▸ Exercise
Look below for the line containing "when queried. +"; from there, print each line exactly up to and including the line containing "You can review the types of your API schema", and stop.

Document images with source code
↓

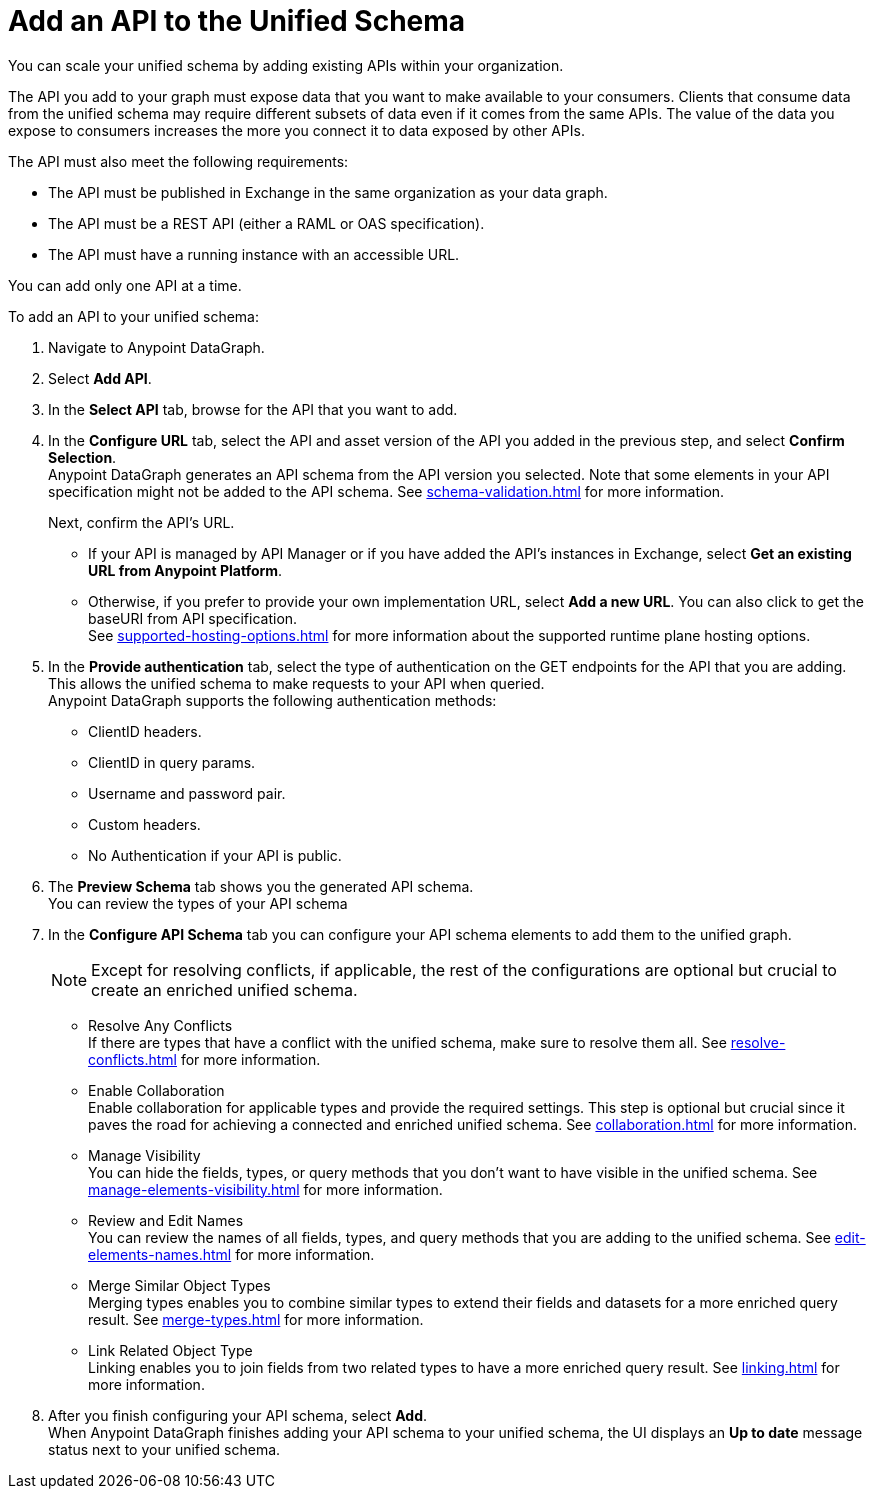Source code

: = Add an API to the Unified Schema

You can scale your unified schema by adding existing APIs within your organization.

The API you add to your graph must expose data that you want to make available to your consumers. Clients that consume data from the unified schema may require different subsets of data even if it comes from the same APIs. The value of the data you expose to consumers increases the more you connect it to data exposed by other APIs.

The API must also meet the following requirements:

* The API must be published in Exchange in the same organization as your data graph.
* The API must be a REST API (either a RAML or OAS specification).
* The API must have a running instance with an accessible URL.

You can add only one API at a time.

To add an API to your unified schema:

. Navigate to Anypoint DataGraph.
. Select *Add API*.
. In the *Select API* tab, browse for the API that you want to add.
. In the *Configure URL* tab, select the API and asset version of the API you added in the previous step, and select *Confirm Selection*. +
Anypoint DataGraph generates an API schema from the API version you selected. Note that some elements in your API specification might not be added to the API schema. See xref:schema-validation.adoc[] for more information.
+
Next, confirm the API’s URL.
+
* If your API is managed by API Manager or if you have added the API’s instances in Exchange, select *Get an existing URL from Anypoint Platform*.
* Otherwise, if you prefer to provide your own implementation URL, select *Add a new URL*. You can also click to get the baseURI from API specification. +
See xref:supported-hosting-options.adoc[] for more information about the supported runtime plane hosting options.
. In the *Provide authentication* tab, select the type of authentication on the GET endpoints for the API that you are adding. This allows the unified schema to make requests to your API when queried. +
Anypoint DataGraph supports the following authentication methods:
+
* ClientID headers.
* ClientID in query params.
* Username and password pair.
* Custom headers.
* No Authentication if your API is public.
. The *Preview Schema* tab shows you the generated API schema. +
You can review the types of your API schema
. In the *Configure API Schema* tab you can configure your API schema elements to add them to the unified graph.
+
[NOTE]
--
Except for resolving conflicts, if applicable, the rest of the configurations are optional but crucial to create an enriched unified schema.
--
+
* Resolve Any Conflicts +
If there are types that have a conflict with the unified schema, make sure to resolve them all. See xref:resolve-conflicts.adoc[] for more information.
* Enable Collaboration +
Enable collaboration for applicable types and provide the required settings. This step is optional but crucial since it paves the road for achieving a connected and enriched unified schema. See xref:collaboration.adoc[] for more information.
* Manage Visibility +
You can hide the fields, types, or query methods that you don't want to have visible in the unified schema. See xref:manage-elements-visibility.adoc[] for more information.
* Review and Edit Names +
You can review the names of all fields, types, and query methods that you are adding to the unified schema. See xref:edit-elements-names.adoc[] for more information.
* Merge Similar Object Types +
Merging types enables you to combine similar types to extend their fields and datasets for a more enriched query result. See xref:merge-types.adoc[] for more information.
* Link Related Object Type +
Linking enables you to join fields from two related types to have a more enriched query result.
See xref:linking.adoc[] for more information.
. After you finish configuring your API schema, select *Add*. +
When Anypoint DataGraph finishes adding your API schema to your unified schema, the UI displays an *Up to date* message status next to your unified schema.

↑

▸ Response to this exercise
. In the *Provide authentication* tab, select the type of authentication on the GET endpoints for the API that you are adding. This allows the unified schema to make requests to your API when queried. +
Anypoint DataGraph supports the following authentication methods:
+
* ClientID headers.
* ClientID in query params.
* Username and password pair.
* Custom headers.
* No Authentication if your API is public.
. The *Preview Schema* tab shows you the generated API schema. +
You can review the types of your API schema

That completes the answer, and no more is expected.